Umweltpolitik und gesellschaftliche Transformation
Wir stehen heute vor großen ökologischen Herausforderungen: Klimawandel, Verlust von Biodiversität, Umweltverschmutzung – die globalen Umweltprobleme sind so weitreichend, dass es notwendig ist, jenseits der Beschäftigung mit einzelnen Ursachen und Lösungsansätzen das große Ganze in den Blick zu nehmen.
So sind in verschiedenen gesellschaftlichen Bereichen, wie beispielsweise Energie, Verkehr und Ernährung umfassende Transformationsprozesse nötig. Von Transformationen sprechen wir, wenn Veränderungen in Technologien, Infrastrukturen, Konsum, Kultur und Politik ineinandergreifen und sich wechselseitig verstärken.

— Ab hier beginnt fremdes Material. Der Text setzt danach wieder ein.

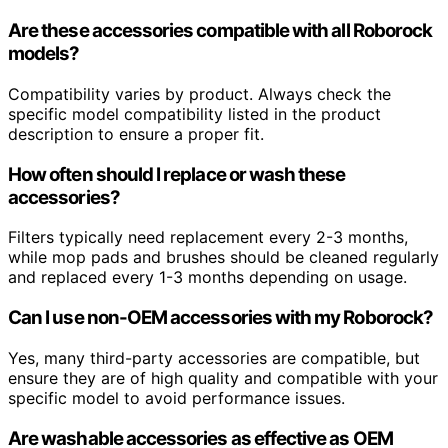
Are these accessories compatible with all Roborock
models?
Compatibility varies by product. Always check the
specific model compatibility listed in the product
description to ensure a proper fit.
How often should I replace or wash these
accessories?
Filters typically need replacement every 2-3 months,
while mop pads and brushes should be cleaned regularly
and replaced every 1-3 months depending on usage.
Can I use non-OEM accessories with my Roborock?
Yes, many third-party accessories are compatible, but
ensure they are of high quality and compatible with your
specific model to avoid performance issues.
Are washable accessories as effective as OEM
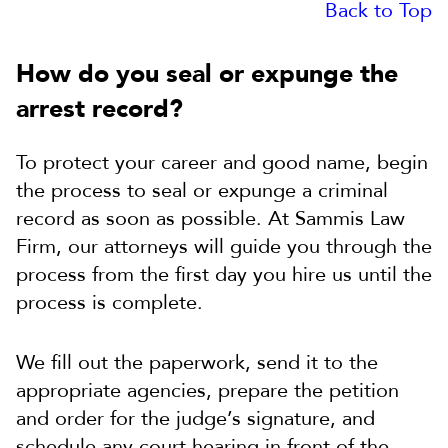
Back to Top
How do you seal or expunge the
arrest record?
To protect your career and good name, begin
the process to seal or expunge a criminal
record as soon as possible. At Sammis Law
Firm, our attorneys will guide you through the
process from the first day you hire us until the
process is complete.
We fill out the paperwork, send it to the
appropriate agencies, prepare the petition
and order for the judge’s signature, and
schedule any court hearing in front of the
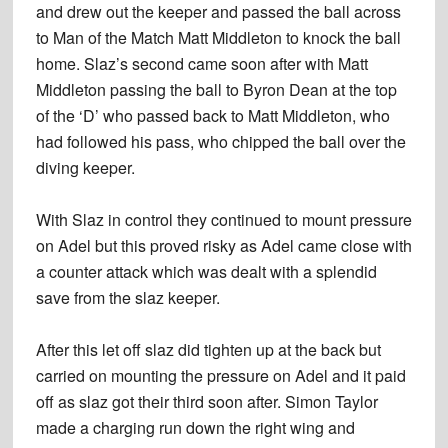
and drew out the keeper and passed the ball across
to Man of the Match Matt Middleton to knock the ball
home. Slaz’s second came soon after with Matt
Middleton passing the ball to Byron Dean at the top
of the ‘D’ who passed back to Matt Middleton, who
had followed his pass, who chipped the ball over the
diving keeper.
With Slaz in control they continued to mount pressure
on Adel but this proved risky as Adel came close with
a counter attack which was dealt with a splendid
save from the slaz keeper.
After this let off slaz did tighten up at the back but
carried on mounting the pressure on Adel and it paid
off as slaz got their third soon after. Simon Taylor
made a charging run down the right wing and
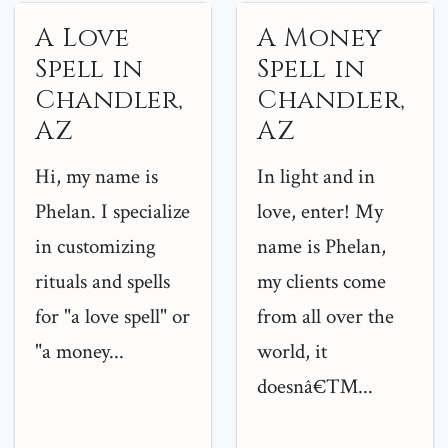
A Love
A Money
Spell in
Spell in
Chandler,
Chandler,
AZ
AZ
Hi, my name is
In light and in
Phelan. I specialize
love, enter! My
in customizing
name is Phelan,
rituals and spells
my clients come
for "a love spell" or
from all over the
"a money...
world, it
doesnâ€™...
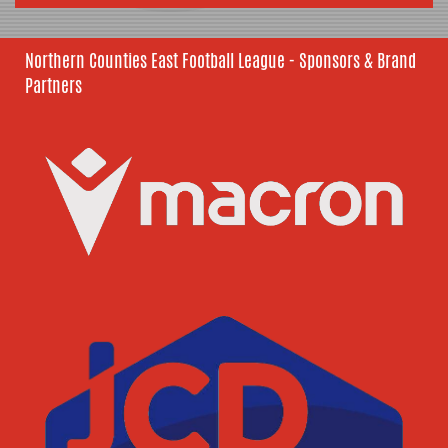
Northern Counties East Football League - Sponsors & Brand
Partners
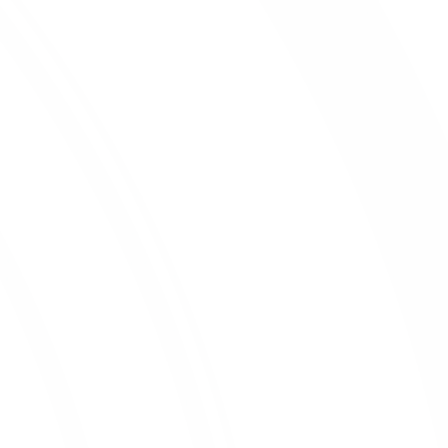
Reporting Site
Contact Us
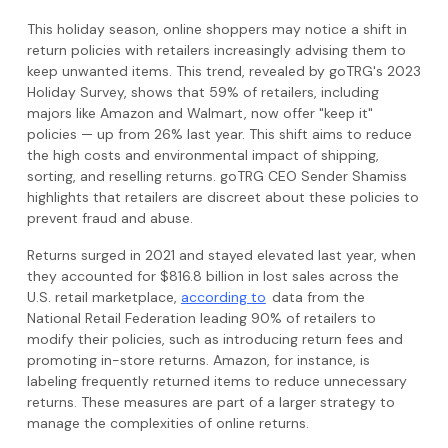
This holiday season, online shoppers may notice a shift in
return policies with retailers increasingly advising them to
keep unwanted items. This trend, revealed by goTRG's 2023
Holiday Survey, shows that 59% of retailers, including
majors like Amazon and Walmart, now offer "keep it"
policies — up from 26% last year. This shift aims to reduce
the high costs and environmental impact of shipping,
sorting, and reselling returns. goTRG CEO Sender Shamiss
highlights that retailers are discreet about these policies to
prevent fraud and abuse.
Returns surged in 2021 and stayed elevated last year, when
they accounted for $816.8 billion in lost sales across the
U.S. retail marketplace,
according to
data from the
National Retail Federation leading 90% of retailers to
modify their policies, such as introducing return fees and
promoting in-store returns. Amazon, for instance, is
labeling frequently returned items to reduce unnecessary
returns. These measures are part of a larger strategy to
manage the complexities of online returns.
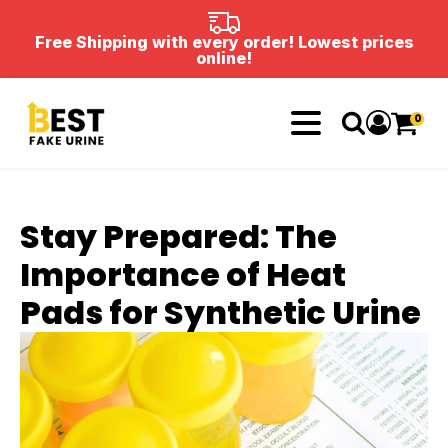
Free Shipping with every order! Lowest prices
online!
0
Stay Prepared: The
Importance of Heat
Pads for Synthetic Urine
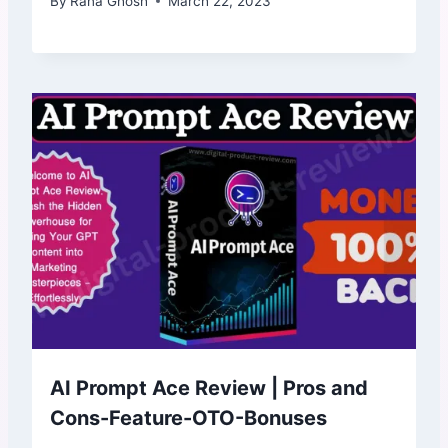
By
Rana Ghosh
March 22, 2023
AI Prompt Ace Review | Pros and
Cons-Feature-OTO-Bonuses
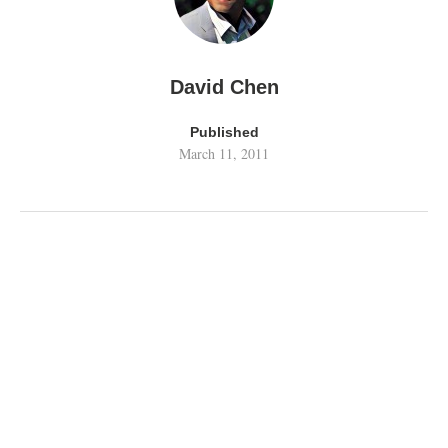
David Chen
Published
March 11, 2011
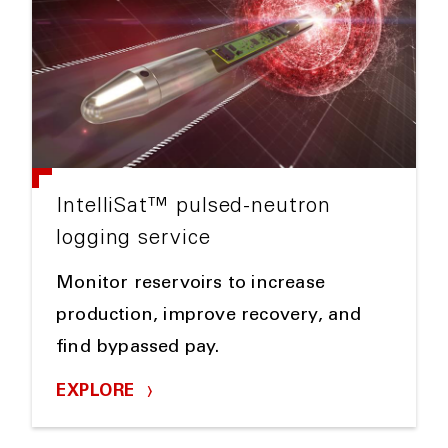
IntelliSat™ pulsed-neutron
logging service
Monitor reservoirs to increase
production, improve recovery, and
find bypassed pay.
EXPLORE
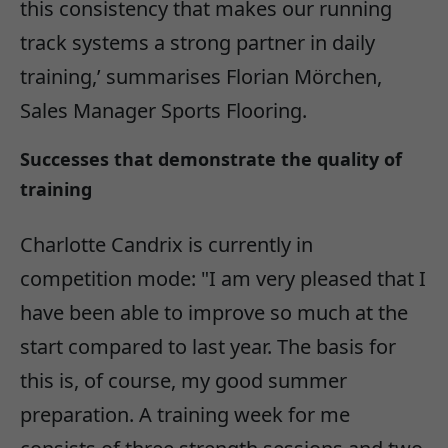
this consistency that makes our running
track systems a strong partner in daily
training,’ summarises Florian Mörchen,
Sales Manager Sports Flooring.
Successes that demonstrate the quality of
training
Charlotte Candrix is currently in
competition mode: "I am very pleased that I
have been able to improve so much at the
start compared to last year. The basis for
this is, of course, my good summer
preparation. A training week for me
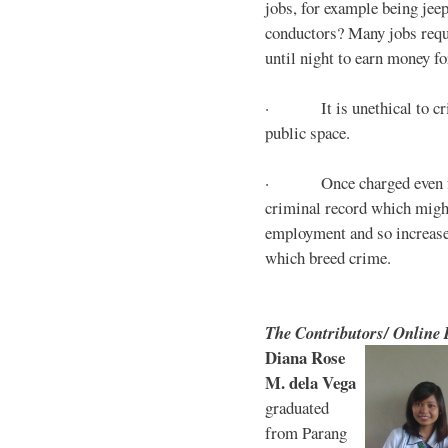
jobs, for example being jee
conductors? Many jobs requ
until night to earn money for
· It is unethical to crim
public space.
· Once charged even for 
criminal record which might
employment and so increases
which breed crime.
The Contributors/ Online
Diana Rose
M. dela Vega
graduated
from Parang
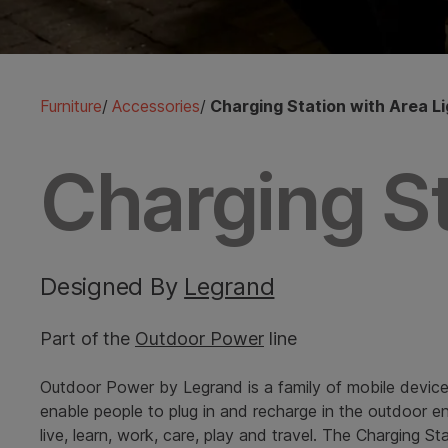
Furniture
/
Accessories
/
Charging Station with Area Li
Charging St
Designed By
Legrand
Part of the
Outdoor Power
line
Outdoor Power by Legrand is a family of mobile device
enable people to plug in and recharge in the outdoor 
live, learn, work, care, play and travel. The Charging St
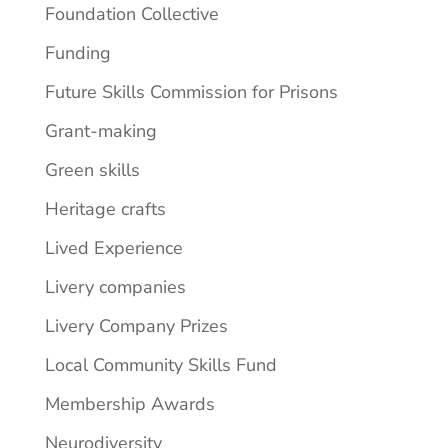
Foundation Collective
Funding
Future Skills Commission for Prisons
Grant-making
Green skills
Heritage crafts
Lived Experience
Livery companies
Livery Company Prizes
Local Community Skills Fund
Membership Awards
Neurodiversity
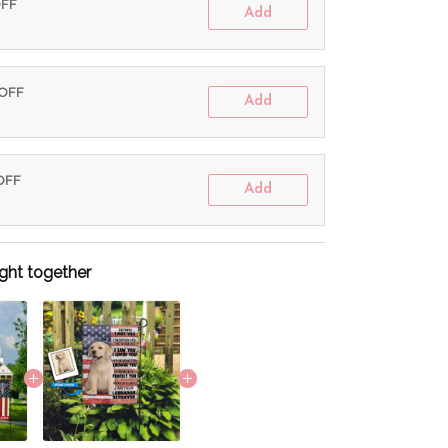
OFF
Add
 OFF
Add
 OFF
Add
ght together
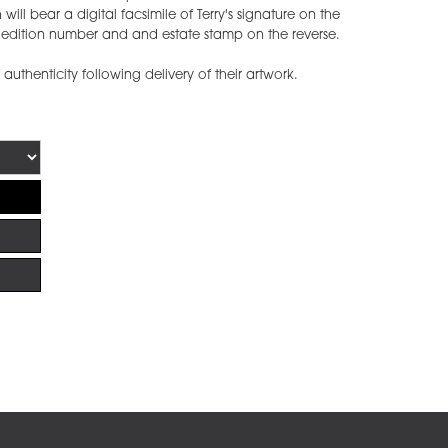
ill bear a digital facsimile of Terry's signature on the
he edition number and and estate stamp on the reverse.
f authenticity following delivery of their artwork.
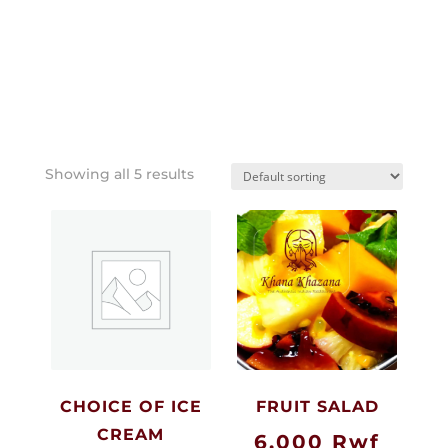
Showing all 5 results
CHOICE OF ICE
FRUIT SALAD
CREAM
6,000
Rwf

Transformationen führen dazu, dass gesellschaftliche Bedürfnisse, beispielsweise nach Mobilität, grundlegend anders erfüllt werden als zuvor. So kam mit dem Automobil nicht nur eine neue Technologie ins Spiel. Vielmehr entstanden völlig neue Wirtschaftszweige, von der Autoproduktion über Wartungs- und Reparaturbetriebe bis zur Kraftstoffindustrie, „autogerechte“ Infrastrukturen (Autobahnen, Parkplätze, Ampeln, Tankstellen), politische Regelungen von der Straßenverkehrsordnung bis zum Dienstwagenprivileg, ein verändertes Mobilitätsverhalten und neue Leitbilder wie „Freie Fahrt für freie Bürger“.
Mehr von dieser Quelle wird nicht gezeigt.